_TEXTO_:

= = = = = = =

Para sempre: Maria de Lourdes Andel, Hélio Andel, Jeferson Andel.
Não foi nada fácil chegar até aqui, mas não posso negar: é um prazer enorme. Tenho recebido muito amor nestes anos de trabalho em prol do Fluminense, e tento manter a recíproca.
Escrevi duas mil páginas sobre o Flu sem pedir nada a ele que não fosse a sua existência. Graças a ele me tornei um escritor publicado e, também graças a mim, ele é um dos líderes da bibliografia de futebol no continente.
Muitas vezes, sofri agressões gratuitas, injúrias, maledicências e boicotes de pessoas que infelizmente usam o Fluminense para se promover, lucrar ou até mesmo pelo mais pobre dos sentimentos, a inveja – se não a praticassem, ninguém as notariam. Mas até a elas eu agradeço, pois me ajudaram a escrever mais e mais e mais até que, quando olhei pelo espelho do retrovisor, elas simplesmente ficaram para trás, muitas milhas atrás.
Tem sido uma experiência humana enorme, pela qual sou muito grato. Nada disso me deu fama, dinheiro ou confortos, mas algo que é impossível de se comprar: FELICIDADE, com todas as letras maiúsculas.
Temos passado dias muito difíceis com tudo que aí está, mas vai passar. Quem disse isso foi o maior de todos os escritores da história do Fluminense, Nelson Rodrigues, ao nos deixar a eterna lição de que tudo passa, mas só o Fluminense jamais passará.
Que o clube retome seu caminho genuíno: o da imortalidade.
Panorama Tricolor
@PanoramaTri @pauloandel
#credibilidade
#Andel1000
Parabéns, Andel. Mito da crônica tricolor!
Meu querido Andel!
Também estive nesta final histórico.
1000 colunas, que marca é está?
São 1000 histórias, opiniões, compartilhamentos.
Quem tem que agradecer somos nós, Tricolores.
Obrigado por tudo que fez e com certeza ainda fará por nossas três cores. Estou no Face contigo também.
Sinta-se recebendo 1000 aplausos, 1000 abraços, 1000 beijos fraternos.
Que venham outras 1000.
Vida longa à você e ao PANORAMA.
Você me representa. Se cuide!
Andel: Adaury, meu abraço e apreço. Obrigado pelo apoio. Há muito a ser feito. Tudo de bom aí.

= = = = = = =

_CONJUNTO DE DADOS_:

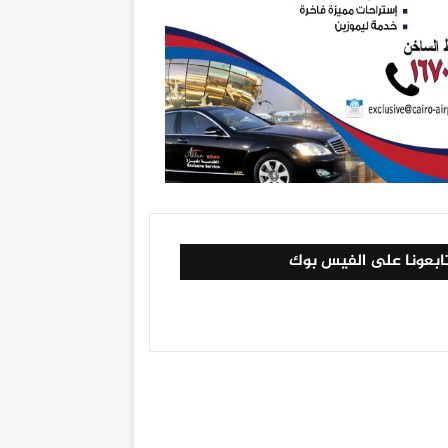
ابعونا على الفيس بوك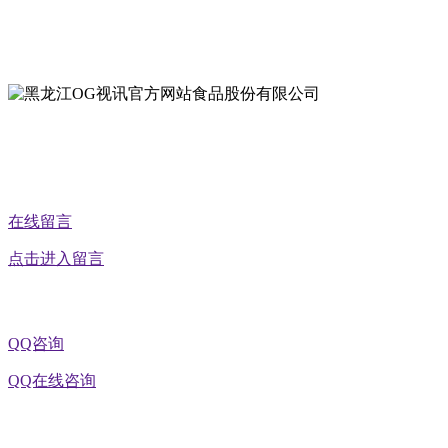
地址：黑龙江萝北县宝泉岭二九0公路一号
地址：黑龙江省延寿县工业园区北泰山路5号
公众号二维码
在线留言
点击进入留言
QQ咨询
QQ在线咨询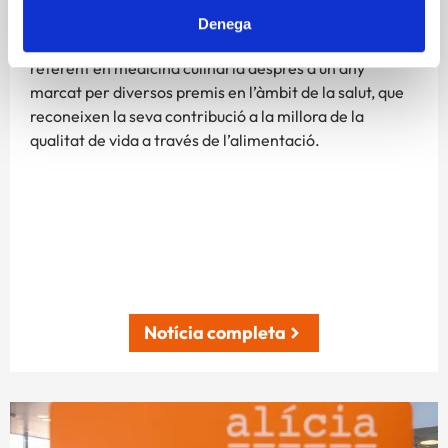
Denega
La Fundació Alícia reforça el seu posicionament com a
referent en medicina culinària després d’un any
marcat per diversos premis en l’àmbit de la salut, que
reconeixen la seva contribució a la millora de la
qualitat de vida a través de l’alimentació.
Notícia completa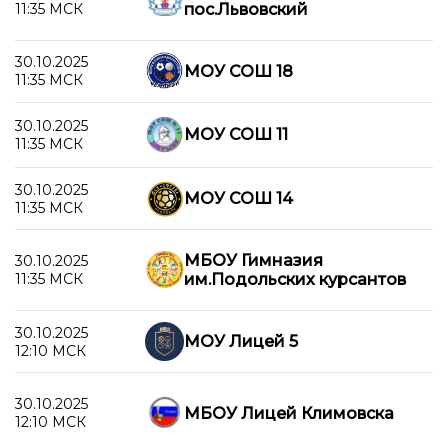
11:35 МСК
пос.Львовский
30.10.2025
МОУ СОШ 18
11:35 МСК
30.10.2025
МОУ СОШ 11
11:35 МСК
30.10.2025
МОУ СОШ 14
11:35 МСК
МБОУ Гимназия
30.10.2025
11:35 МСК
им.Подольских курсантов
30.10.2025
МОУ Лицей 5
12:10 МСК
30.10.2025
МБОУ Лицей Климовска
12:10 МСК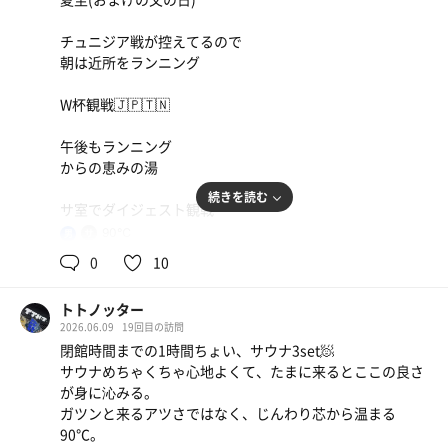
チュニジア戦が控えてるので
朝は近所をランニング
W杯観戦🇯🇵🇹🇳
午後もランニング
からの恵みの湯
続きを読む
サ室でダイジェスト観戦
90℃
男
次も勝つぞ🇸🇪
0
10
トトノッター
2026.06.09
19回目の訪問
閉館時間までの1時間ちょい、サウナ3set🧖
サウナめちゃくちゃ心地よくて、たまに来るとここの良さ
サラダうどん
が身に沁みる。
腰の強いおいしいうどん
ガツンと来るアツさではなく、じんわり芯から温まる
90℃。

= = = = = = =

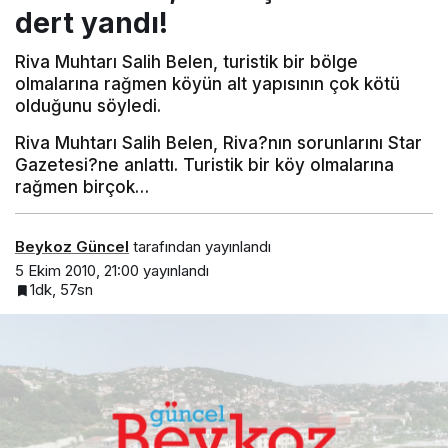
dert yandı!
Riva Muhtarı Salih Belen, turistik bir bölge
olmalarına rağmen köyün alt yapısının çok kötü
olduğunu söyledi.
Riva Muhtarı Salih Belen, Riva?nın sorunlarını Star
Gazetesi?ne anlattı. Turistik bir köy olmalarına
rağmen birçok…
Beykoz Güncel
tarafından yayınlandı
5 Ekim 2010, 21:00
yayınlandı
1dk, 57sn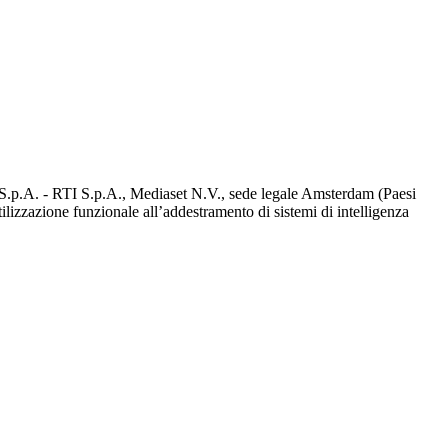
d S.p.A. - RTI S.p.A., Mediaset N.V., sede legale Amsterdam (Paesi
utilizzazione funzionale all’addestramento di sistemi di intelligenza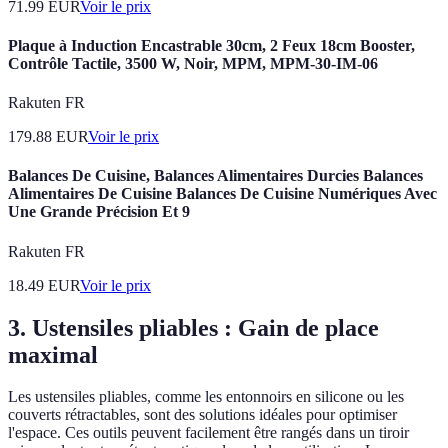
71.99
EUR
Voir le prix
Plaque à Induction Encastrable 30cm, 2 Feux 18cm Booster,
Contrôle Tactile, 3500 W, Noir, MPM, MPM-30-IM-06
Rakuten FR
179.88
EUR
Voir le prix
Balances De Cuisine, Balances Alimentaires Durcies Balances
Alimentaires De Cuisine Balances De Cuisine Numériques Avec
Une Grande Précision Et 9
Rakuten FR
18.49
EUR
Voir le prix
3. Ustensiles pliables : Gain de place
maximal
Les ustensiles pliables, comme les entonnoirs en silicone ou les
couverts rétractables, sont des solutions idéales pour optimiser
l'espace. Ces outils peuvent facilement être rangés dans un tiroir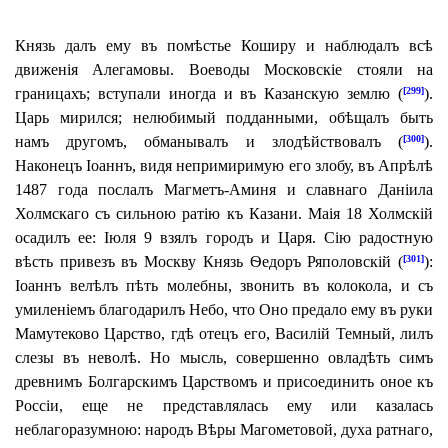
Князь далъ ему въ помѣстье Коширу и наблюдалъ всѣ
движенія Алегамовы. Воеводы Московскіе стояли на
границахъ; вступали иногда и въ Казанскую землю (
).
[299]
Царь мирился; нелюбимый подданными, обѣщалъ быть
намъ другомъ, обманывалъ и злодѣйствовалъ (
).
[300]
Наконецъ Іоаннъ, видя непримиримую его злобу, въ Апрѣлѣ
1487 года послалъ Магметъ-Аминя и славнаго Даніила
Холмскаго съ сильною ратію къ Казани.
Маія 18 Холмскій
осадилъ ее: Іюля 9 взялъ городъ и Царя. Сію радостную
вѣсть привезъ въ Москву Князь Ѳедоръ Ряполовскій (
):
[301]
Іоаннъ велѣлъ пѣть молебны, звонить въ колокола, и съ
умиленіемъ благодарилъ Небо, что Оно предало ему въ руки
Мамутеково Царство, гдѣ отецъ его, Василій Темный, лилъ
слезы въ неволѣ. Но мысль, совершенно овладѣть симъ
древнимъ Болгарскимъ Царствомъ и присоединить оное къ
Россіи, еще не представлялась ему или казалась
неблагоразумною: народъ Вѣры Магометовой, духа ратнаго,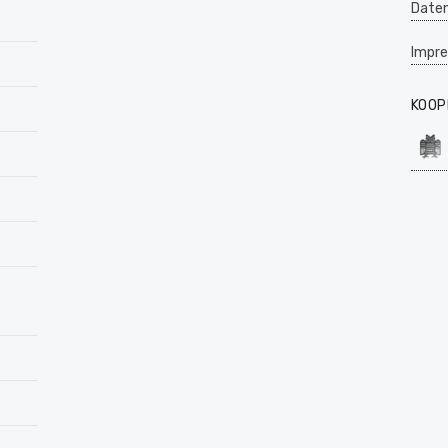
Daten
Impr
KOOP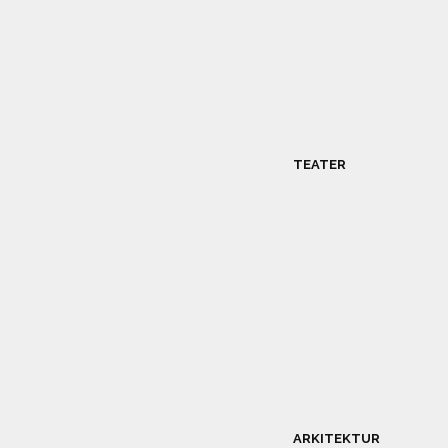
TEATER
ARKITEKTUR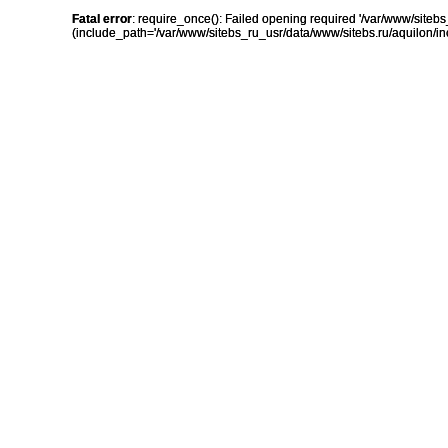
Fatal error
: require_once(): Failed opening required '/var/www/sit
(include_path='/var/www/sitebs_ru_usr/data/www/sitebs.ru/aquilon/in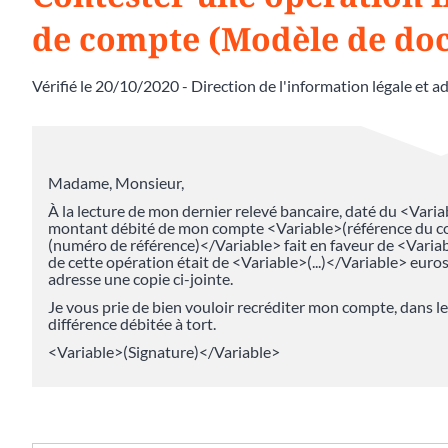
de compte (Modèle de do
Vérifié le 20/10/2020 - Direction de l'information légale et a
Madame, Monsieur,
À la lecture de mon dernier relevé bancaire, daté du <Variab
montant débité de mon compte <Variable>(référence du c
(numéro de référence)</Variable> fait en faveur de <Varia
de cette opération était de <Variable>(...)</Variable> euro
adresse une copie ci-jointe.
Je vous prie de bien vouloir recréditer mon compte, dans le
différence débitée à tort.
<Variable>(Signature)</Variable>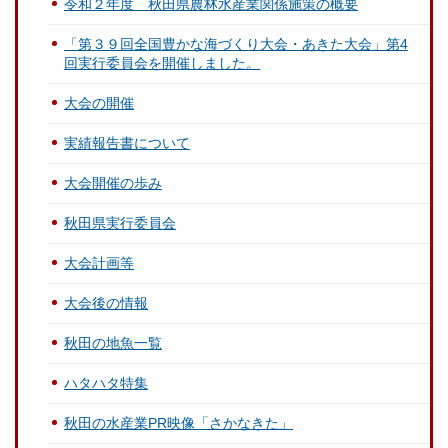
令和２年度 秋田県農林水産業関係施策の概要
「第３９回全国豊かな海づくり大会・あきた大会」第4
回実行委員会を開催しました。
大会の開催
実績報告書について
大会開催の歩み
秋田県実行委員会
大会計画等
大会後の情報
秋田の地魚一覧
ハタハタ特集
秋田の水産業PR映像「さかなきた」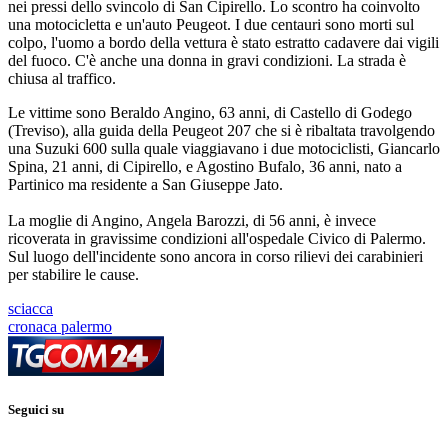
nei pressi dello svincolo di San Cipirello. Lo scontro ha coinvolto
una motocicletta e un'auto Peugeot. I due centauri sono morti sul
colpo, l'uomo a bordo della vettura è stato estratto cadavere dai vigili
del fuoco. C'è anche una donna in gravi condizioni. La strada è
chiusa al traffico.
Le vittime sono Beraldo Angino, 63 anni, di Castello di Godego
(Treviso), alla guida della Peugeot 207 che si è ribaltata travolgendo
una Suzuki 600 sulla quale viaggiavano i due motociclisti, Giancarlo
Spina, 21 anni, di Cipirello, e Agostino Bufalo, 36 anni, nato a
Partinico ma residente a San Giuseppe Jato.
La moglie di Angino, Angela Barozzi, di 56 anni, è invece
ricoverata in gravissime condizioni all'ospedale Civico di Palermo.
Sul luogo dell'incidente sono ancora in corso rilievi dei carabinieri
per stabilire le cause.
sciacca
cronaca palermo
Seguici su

= = = = = = =

_TAREFAS_:
1) Reproduza fielmente o trecho do texto acima, começando em "Panorama Tricolor" e terminando em "somos nós, Tricolores.".
2) Responda às perguntas a seguir com base no texto acima.
(a) Quantas páginas sobre o Flu foram escritas, segundo o texto?
(b) Quem o texto aponta como o maior de todos os escritores da história do Fluminense?
(c) Que sentimento o texto qualifica como "o mais pobre dos sentimentos"?

_RESPOSTAS_:
1)
Panorama Tricolor
@PanoramaTri @pauloandel
#credibilidade
#Andel1000
Parabéns, Andel. Mito da crônica tricolor!
Meu querido Andel!
Também estive nesta final histórico.
1000 colunas, que marca é está?
São 1000 histórias, opiniões, compartilhamentos.
Quem tem que agradecer somos nós, Tricolores.

2)
(a) Duas mil páginas.
(b) Nelson Rodrigues.
(c) A inveja.